Greensboro News & Record obtains an angry (to say the least) email by a Cone Health executive blasting lawmakers– and state Treasurer Dale Folwell—over changes to the State Health Plan:
Cone’s assistant director of finance Frank Kauder said in a July 1 message to the health plan’s mostly volunteer board of trustees that changes they made in hospital reimbursement were driven by insensitive, partisan political considerations.
“Your insane plan would financially destroy every hospital in this state, but that’s your ultimate goal, isn’t it (?),” Kauder said in the message to state Treasurer Dale Folwell and the other nine board members. “Poor people generally don’t vote for your party, so you want them to die,” Kauder wrote, ending the missive by calling the board members “sorry SOB’s.”
The N&R reports Cone Health issued a statement critical of Krauder’s email:
“This is a personal opinion and Cone Health disagrees with the content and tone of the email,” the health system said. “Respectful dialogue is the key to a better health plan for state employees.”

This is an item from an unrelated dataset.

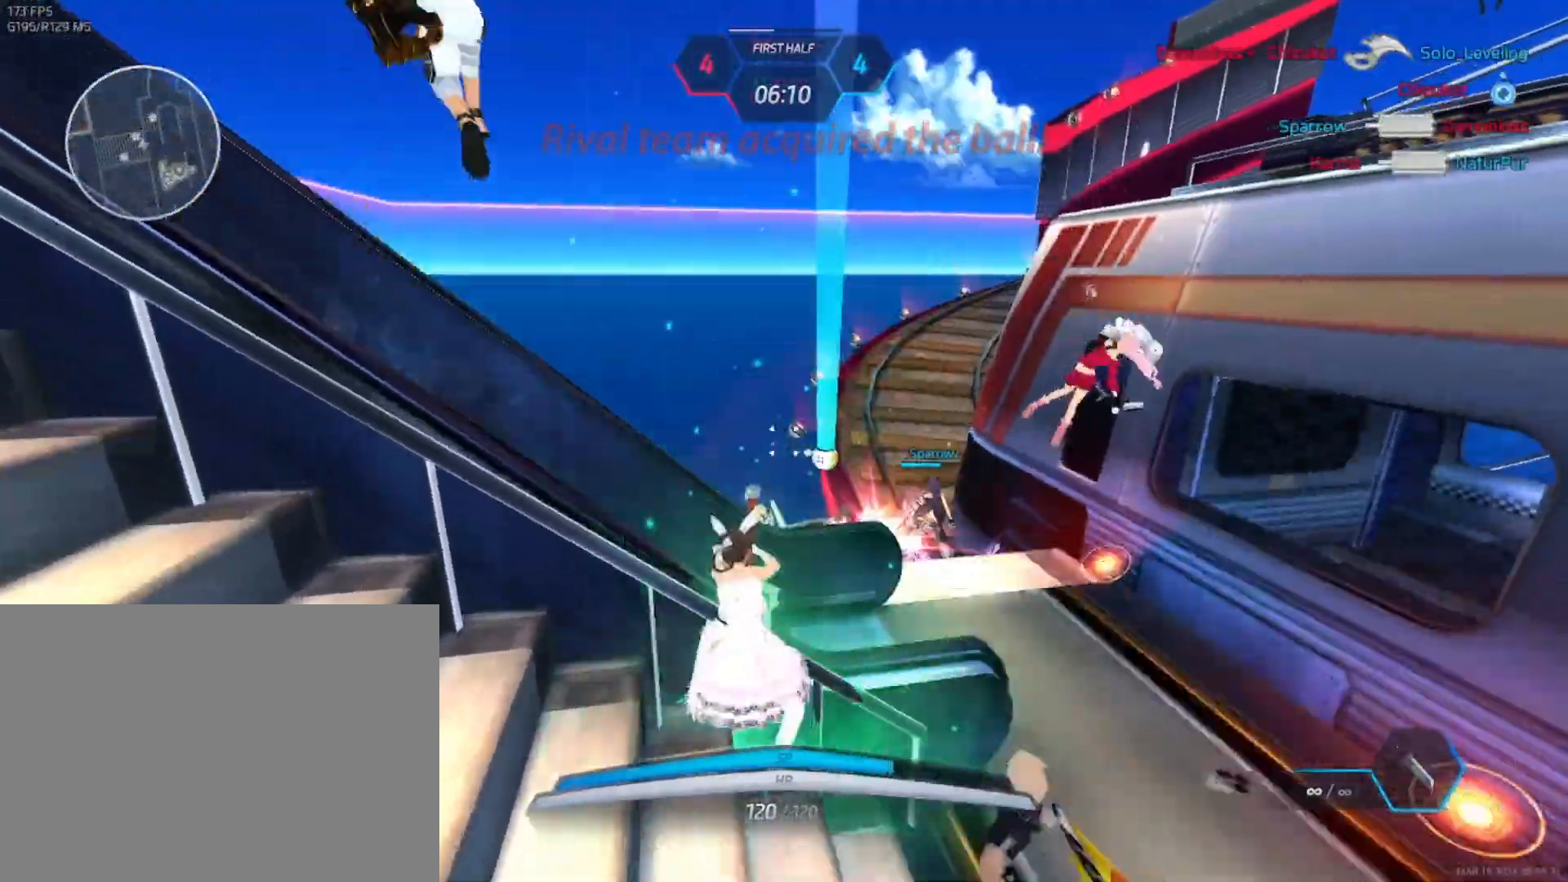
{"keys": ["a", "space"], "mouse": [], "events": [[67, "s", "down"], [367, "space", "down"], [383, "s", "up"], [433, "space", "up"], [483, "space", "down"]]}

At issue is the state’s Clear Pricing Project:
The dispute stems from a new, health-care reimbursement formula that Folwell and the plan’s trustees adopted for next year.
That formula aims to cut health-care costs partly by capping what hospitals and other medical providers can charge plan members for certain procedures at defined percentages above admittedly frugal Medicare rates.
For example, the revised plan would pay large hospitals 160% of the Medicare rate for inpatient care and 230% of what Medicare allows for outpatient services.
Folwell projects such changes would save taxpayers about $258 million and plan members more than $50 million in out-of-pocket costs. He calls it the “Clear Pricing Project” because he argues that patients could better know in advance what medical treatments would cost them.
As Carolina Journal’s Julie Havlak reports, Folwell’s goal is to save taxpayers $258 million and plan members almost $57 million by providing “desperately needed” transparency to medical costs. The plan –as Havlak writes–would “tether” payments to Medicare prices.
Cone Health CEO Terry Akin issued a statement saying the new health plan “would “reduce, and in some cases eliminate, services we provide daily. Thereby, risking our ability to invest in the future.”
Employees who are patients of hospitals that don’t sign off on the plan by January would risk paying out of network costs.